For all the challenges Noosa faces – and there are plenty of them – our Shire is one of the most keenly sought places in the world to live in or visit.
Understanding how this came to be can help us navigate the rocky path that lies ahead.
Migrating families are making the astute lifestyle investment choice to relocate to Noosa Shire, enriching themselves and the Noosa Shire community in the process. Increasing numbers of visitors continue to fall in love with Noosa and return year after year. And those of us who have been here for a while now continue to live our Noosa dream.
This is not happening by chance. Visionary activism by Noosa Parks Association since 1962 has persuaded local, state and federal governments to legislate in ways that have shaped Noosa Shire as an irresistible magnet for residents and visitors.
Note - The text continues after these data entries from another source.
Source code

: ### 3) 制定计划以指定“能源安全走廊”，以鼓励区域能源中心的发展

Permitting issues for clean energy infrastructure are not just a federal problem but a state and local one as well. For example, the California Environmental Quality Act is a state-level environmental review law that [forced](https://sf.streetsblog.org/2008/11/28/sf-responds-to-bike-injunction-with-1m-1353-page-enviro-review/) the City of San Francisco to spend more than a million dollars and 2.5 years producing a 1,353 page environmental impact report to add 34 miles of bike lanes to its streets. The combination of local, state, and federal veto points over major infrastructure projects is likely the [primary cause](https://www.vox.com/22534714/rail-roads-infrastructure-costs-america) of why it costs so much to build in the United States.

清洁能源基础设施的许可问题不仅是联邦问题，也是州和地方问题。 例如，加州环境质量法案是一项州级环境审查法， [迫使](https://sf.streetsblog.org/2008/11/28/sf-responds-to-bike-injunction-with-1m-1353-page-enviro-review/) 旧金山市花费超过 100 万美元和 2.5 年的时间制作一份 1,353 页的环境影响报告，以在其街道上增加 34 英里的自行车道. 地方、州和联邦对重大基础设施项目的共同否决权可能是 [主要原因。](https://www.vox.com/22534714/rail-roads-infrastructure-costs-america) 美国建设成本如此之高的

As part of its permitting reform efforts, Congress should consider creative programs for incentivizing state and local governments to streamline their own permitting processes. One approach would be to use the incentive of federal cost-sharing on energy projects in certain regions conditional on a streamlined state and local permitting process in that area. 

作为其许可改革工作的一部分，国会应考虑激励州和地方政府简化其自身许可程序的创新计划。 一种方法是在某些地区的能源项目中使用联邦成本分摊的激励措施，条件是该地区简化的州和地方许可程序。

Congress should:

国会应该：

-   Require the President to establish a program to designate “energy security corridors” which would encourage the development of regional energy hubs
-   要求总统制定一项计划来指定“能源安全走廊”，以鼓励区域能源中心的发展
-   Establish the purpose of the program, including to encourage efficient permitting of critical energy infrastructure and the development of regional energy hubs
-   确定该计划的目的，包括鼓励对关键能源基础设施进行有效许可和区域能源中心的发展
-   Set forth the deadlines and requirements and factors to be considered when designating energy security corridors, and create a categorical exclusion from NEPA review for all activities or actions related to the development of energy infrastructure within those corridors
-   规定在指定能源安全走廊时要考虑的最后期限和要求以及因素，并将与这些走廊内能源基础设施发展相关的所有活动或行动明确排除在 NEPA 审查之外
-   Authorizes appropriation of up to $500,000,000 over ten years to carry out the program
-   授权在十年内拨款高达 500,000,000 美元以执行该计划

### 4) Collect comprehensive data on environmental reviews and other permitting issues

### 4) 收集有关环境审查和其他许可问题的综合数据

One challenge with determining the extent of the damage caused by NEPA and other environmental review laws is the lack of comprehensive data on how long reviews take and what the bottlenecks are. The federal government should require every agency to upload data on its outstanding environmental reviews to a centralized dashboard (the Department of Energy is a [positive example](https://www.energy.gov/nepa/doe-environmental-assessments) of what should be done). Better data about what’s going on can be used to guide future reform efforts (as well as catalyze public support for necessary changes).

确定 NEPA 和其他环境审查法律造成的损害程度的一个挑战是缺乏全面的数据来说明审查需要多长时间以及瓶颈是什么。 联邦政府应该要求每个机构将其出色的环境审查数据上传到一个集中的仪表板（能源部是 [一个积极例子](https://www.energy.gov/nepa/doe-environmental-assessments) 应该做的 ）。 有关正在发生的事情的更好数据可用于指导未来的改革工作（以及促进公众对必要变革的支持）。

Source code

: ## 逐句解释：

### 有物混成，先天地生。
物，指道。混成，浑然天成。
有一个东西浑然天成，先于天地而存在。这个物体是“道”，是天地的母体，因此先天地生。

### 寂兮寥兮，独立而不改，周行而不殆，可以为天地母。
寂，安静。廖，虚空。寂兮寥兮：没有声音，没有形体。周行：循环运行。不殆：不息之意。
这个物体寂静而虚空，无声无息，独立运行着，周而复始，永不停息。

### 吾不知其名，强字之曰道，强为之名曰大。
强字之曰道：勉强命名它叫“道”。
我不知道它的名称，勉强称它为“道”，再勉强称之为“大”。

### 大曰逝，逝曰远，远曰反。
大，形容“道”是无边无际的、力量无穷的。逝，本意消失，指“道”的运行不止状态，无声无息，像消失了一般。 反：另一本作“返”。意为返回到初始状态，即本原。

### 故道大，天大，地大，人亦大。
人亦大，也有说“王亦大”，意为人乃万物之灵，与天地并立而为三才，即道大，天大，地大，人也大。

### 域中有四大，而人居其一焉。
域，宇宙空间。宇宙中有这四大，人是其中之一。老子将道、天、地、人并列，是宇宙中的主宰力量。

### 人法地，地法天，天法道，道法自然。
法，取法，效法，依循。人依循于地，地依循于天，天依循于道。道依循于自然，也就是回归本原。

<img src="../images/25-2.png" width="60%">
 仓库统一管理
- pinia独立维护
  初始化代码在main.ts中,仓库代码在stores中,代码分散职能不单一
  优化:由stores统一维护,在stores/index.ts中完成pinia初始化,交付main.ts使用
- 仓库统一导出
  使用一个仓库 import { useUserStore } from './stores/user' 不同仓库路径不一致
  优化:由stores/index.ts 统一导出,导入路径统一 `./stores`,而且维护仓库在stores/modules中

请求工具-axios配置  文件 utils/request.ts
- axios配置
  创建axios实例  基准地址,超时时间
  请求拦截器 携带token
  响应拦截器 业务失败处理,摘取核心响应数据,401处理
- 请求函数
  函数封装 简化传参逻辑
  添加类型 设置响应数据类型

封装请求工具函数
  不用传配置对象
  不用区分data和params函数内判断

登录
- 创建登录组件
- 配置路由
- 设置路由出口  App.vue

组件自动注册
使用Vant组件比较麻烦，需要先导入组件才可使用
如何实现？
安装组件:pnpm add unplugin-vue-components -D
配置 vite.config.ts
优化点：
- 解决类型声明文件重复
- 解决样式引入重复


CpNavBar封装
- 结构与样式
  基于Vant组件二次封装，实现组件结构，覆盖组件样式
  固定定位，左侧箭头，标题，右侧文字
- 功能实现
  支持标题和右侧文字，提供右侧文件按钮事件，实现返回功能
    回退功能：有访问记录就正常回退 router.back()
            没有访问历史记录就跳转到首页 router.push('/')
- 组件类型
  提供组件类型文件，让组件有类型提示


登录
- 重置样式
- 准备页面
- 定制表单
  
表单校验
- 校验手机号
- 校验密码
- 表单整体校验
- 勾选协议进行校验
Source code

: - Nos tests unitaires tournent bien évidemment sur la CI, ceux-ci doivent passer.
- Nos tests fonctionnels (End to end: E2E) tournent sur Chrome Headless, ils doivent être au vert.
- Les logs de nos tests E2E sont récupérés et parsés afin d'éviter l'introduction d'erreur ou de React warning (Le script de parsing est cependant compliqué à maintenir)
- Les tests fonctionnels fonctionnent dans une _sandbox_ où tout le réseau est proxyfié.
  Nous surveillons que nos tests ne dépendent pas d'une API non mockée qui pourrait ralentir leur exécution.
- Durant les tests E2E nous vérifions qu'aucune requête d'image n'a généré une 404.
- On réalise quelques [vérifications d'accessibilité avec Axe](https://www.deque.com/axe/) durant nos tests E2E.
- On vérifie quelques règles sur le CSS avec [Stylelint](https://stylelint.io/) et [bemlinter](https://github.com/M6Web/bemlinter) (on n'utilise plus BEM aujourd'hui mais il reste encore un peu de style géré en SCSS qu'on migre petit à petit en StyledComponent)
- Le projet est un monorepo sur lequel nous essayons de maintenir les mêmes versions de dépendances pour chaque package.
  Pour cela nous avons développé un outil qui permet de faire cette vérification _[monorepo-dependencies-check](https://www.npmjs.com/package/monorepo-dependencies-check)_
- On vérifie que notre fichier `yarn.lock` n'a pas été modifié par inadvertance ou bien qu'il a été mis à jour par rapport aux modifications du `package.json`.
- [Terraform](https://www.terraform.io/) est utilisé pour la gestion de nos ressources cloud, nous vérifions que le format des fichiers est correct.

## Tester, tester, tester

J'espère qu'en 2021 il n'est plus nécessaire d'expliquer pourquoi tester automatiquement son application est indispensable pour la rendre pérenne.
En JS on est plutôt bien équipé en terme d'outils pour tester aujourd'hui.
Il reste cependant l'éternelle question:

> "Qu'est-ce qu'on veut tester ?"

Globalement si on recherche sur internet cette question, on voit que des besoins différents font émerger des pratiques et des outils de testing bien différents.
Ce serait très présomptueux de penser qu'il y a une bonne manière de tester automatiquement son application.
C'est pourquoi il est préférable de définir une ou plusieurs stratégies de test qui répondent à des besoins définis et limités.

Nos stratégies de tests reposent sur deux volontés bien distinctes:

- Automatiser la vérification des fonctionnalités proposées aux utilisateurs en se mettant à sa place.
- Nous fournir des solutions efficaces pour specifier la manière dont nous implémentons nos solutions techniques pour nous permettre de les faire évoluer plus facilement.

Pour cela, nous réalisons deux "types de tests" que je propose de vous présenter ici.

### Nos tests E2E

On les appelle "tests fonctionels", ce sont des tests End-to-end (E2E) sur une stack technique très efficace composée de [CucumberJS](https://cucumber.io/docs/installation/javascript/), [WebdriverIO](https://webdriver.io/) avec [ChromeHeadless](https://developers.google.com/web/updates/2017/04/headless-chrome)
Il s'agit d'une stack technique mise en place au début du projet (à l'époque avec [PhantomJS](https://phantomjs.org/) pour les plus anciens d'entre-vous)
Our vision for the Noosa region has been, and continues to be, the realisation of a network of human scale communities nestled within a continuous National Park estate running from Coolum to Kgari/Fraser Island. We are now within touching distance of realising this.
The Noosa region’s legislated National Park estate has been progressively extended from 240 hectares in 1962 to todays’ 80,000 plus hectares, while successive Noosa Shire legislated town plans have enshrined strong environmental protections, a population or development cap, a ban on high rise, and human scale development.
For 60 years NPA has consciously chosen a legislation-based strategy for a reason: legislation declaring National Park is almost impossible to reverse at the state government level, and legislated town planning provisions that protect and enhance residents’ lifestyles and property values are very difficult for a rogue Noosa Council to change. Too many residents have made their lifestyle investment choices based on such town planning provisions.
In coming editions of Noosa Matters I will be recounting the behind-the-scenes story of how NPA has achieved this. I will also be exploring a range of key challenges and legislative reforms that NPA and Noosa residents now need to press Noosa Council, Tourism Noosa, and the state government to address, if Noosa is to remain attractive to residents and visitors over the decades to come.
I’ll be exploring how Noosa could continue enjoying its current success while avoiding the looming prospect of being loved to death, and how the Queensland government’s intention to progressively transfer management of the Noosa region’s three key National Parks (Noosa, Tewantin and Cooloola) to the region’s traditional owners can be shaped to increase the chances of win-win outcomes for traditional owners as well as residents and visitors.
My motivation in writing in Noosa Matters is my conviction that Noosa residents need to be aware of the what and why of the legislative protections NPA has won for the Noosa region over the past sixty years, as a basis of achieving further legislative gains required if Noosa is to remain a delightful place to live or visit.